プリンスは、いや帝国は地球を蝕む侵略者だったんだ!
「これは早急に協力体制を結ぶべきですな」
南方提督が食い気味に提案する。
「それはボクも異存はないよ」
真・帝国の代表の楓も承認する。
「楓、僕もだよ。アノイ要塞のみんなもいいかな?」
「「「「私どもは晶羅様の臣下ゆえ異存はありません」」」」
僕の決定にコマンダー・サンダース、ノア、ハンター、ジョンも賛同してくれた。
彼らにとっては帝国を裏切ることになるのに、僕の臣下として働いてくれるという。
ありがたいことだ。
「その前にDNAチェックだ。
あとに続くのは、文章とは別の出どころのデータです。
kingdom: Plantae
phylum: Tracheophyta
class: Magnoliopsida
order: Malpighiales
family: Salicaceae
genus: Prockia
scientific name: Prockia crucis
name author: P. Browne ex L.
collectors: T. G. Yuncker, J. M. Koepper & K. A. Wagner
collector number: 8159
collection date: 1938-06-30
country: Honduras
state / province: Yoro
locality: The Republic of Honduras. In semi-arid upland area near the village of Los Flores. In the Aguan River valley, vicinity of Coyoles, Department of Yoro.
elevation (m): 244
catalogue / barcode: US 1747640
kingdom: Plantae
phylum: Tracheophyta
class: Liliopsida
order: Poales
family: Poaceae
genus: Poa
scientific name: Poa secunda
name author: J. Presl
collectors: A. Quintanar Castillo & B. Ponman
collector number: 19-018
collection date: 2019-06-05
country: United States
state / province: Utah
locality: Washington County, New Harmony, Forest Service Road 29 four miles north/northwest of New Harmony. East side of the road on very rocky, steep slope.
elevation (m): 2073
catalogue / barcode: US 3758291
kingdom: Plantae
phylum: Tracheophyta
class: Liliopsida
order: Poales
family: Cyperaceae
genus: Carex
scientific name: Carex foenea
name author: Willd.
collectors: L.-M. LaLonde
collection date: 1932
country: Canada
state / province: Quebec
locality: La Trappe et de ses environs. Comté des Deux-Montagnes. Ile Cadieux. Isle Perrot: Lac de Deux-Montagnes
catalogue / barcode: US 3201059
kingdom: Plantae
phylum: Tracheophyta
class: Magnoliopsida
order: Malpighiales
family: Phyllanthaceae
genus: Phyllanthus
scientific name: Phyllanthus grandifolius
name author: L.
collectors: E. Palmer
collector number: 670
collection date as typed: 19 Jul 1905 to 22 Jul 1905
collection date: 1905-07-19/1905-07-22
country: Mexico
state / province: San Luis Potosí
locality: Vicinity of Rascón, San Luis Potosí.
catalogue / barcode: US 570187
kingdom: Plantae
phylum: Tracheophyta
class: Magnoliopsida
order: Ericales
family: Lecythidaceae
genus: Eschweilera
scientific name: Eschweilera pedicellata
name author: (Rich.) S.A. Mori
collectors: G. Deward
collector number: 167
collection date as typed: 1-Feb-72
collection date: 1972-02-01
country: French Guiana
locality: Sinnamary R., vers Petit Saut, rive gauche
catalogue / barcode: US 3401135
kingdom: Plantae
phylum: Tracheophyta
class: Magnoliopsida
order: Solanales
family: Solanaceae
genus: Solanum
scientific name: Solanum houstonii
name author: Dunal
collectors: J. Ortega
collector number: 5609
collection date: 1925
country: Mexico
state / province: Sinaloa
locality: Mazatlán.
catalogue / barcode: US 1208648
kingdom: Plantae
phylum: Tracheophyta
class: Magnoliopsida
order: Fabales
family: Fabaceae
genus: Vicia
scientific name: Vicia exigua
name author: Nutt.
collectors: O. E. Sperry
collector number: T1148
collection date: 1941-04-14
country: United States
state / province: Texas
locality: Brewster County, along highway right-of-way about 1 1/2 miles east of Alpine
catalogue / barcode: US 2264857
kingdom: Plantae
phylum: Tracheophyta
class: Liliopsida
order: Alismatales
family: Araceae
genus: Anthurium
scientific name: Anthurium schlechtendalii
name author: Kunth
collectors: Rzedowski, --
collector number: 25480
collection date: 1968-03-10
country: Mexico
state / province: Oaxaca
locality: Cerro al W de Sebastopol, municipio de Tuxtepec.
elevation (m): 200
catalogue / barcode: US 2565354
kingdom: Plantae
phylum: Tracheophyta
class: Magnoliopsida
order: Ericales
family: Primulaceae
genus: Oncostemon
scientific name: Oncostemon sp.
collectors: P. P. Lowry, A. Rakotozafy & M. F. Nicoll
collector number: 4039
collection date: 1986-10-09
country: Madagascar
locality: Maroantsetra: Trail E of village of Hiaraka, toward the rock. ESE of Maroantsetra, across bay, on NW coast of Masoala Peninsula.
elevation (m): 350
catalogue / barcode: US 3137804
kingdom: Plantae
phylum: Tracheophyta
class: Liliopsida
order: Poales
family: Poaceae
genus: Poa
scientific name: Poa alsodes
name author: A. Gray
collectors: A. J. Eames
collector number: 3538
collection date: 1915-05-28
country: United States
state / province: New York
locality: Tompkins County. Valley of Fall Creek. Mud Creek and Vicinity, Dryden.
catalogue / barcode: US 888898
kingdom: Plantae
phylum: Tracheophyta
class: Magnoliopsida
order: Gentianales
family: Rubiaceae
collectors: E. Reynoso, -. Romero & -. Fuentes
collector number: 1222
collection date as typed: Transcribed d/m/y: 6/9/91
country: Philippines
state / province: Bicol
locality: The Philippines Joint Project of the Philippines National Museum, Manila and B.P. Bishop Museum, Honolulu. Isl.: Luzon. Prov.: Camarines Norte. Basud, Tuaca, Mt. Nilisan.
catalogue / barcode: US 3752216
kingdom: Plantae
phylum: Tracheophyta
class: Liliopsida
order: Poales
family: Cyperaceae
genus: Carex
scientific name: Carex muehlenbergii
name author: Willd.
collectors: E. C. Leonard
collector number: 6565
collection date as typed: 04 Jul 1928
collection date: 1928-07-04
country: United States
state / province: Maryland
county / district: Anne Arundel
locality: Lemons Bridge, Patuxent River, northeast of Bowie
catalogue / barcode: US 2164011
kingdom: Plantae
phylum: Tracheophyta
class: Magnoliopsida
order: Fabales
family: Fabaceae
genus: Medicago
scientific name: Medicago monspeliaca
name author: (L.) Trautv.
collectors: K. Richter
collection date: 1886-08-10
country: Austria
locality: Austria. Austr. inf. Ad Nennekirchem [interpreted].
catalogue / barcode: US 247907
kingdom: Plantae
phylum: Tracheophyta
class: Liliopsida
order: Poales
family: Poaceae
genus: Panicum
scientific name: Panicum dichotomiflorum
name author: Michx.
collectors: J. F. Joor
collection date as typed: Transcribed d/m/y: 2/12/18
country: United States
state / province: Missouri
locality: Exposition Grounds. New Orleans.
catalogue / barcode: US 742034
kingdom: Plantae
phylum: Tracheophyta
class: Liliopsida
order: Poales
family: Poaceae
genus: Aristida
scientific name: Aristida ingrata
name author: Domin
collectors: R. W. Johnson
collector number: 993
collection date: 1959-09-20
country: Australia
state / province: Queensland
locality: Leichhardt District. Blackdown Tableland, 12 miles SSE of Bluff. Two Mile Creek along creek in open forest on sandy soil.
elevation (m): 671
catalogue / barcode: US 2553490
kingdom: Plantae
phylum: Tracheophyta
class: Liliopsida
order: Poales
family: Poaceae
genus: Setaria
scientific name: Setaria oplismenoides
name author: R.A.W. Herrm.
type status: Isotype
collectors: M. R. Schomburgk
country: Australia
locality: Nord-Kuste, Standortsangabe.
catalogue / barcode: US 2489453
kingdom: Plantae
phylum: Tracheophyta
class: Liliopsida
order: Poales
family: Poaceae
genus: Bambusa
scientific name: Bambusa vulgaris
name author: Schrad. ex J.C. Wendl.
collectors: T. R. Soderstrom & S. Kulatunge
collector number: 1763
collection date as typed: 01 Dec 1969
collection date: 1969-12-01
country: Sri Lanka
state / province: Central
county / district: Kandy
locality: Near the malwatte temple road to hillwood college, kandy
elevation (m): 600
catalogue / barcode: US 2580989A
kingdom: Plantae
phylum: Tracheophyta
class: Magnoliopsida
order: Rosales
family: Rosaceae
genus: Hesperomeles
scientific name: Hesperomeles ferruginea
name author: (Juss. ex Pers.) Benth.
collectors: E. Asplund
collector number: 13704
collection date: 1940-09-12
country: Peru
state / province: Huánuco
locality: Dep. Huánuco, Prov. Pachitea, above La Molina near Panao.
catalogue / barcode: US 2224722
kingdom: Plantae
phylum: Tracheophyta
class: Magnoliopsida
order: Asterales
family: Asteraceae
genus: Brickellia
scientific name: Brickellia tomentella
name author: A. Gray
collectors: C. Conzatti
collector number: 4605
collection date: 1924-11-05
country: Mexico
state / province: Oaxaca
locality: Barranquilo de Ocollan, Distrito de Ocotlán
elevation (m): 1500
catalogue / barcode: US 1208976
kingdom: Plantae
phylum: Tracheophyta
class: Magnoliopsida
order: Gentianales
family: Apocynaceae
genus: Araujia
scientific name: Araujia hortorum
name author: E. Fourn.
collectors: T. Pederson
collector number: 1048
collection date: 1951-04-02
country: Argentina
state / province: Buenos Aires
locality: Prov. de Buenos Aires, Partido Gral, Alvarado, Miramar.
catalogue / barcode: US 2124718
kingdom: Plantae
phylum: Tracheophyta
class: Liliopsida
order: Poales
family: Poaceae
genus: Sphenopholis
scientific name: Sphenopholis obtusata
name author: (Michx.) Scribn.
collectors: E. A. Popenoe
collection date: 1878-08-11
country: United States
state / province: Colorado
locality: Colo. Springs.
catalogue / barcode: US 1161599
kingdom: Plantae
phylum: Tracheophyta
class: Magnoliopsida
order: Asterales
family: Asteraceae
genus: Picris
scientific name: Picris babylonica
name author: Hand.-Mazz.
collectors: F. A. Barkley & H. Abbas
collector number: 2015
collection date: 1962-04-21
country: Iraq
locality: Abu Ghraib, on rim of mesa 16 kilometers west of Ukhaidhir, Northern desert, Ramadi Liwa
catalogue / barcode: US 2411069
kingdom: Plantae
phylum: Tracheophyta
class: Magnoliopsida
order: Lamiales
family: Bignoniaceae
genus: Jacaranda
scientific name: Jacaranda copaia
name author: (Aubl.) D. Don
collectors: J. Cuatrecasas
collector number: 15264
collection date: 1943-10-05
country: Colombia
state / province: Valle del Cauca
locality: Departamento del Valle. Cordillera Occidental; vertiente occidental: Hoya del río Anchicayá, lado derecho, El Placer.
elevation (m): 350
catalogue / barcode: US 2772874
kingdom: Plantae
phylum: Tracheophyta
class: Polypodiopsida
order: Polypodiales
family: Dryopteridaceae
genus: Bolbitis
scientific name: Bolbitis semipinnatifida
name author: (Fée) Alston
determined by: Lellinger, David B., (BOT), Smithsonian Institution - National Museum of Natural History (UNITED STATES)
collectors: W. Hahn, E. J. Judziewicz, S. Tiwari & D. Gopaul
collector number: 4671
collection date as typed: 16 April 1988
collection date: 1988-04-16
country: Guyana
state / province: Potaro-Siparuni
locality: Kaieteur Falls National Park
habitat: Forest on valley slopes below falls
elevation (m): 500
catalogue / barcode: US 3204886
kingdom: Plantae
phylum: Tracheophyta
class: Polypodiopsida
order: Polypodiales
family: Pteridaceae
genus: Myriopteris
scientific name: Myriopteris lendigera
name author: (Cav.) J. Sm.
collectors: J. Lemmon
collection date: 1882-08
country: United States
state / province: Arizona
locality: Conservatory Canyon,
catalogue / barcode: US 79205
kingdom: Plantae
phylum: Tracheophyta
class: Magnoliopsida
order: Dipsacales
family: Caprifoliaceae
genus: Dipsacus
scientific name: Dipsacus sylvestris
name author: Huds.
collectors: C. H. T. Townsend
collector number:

真・帝国の臣下に証拠を見せなければならない」
父さんの提案に母さんがDNAチェックのキットを取り出す。
僕の細胞を採取し専用の機械にかける。
「わかっていましたけど、間違いなく御子よ」
母さんが当然の結果だと検査結果を報告する。
「なら実務を詰めていってかまわんな?」
南方提督が同盟の実務協議の許可を求める。
「任せる!」
|楓《かえで)が、すっかり忘れていた姫モードに戻って南方提督に許可を出す。
これで真・帝国も僕の協力者になった。
今後は南方提督が駐在武官を選んで送って来るそうだ。
そこでホットラインを繋いで協力していくことになる。
今後地球人佐藤の名はその駐在武官のものとなるだろう。
真・帝国代表団はこっそり帰って行った。
少ない時間だったが僕は育ての両親に会い、失った6年の歳月を埋めるように語りあった。
まさか両親にも帝国の追っ手が迫っていたとは。
その追求を逃れるために死んだと偽装していたとは……。残していくことで逆に僕達を守ったとは……。
苦労した姉貴はいろいろ言いたいだろうけど、僕は責める気になれなかった。
血の繋がらない育ての親だが、僕は生きていてくれて本当に良かったと思った。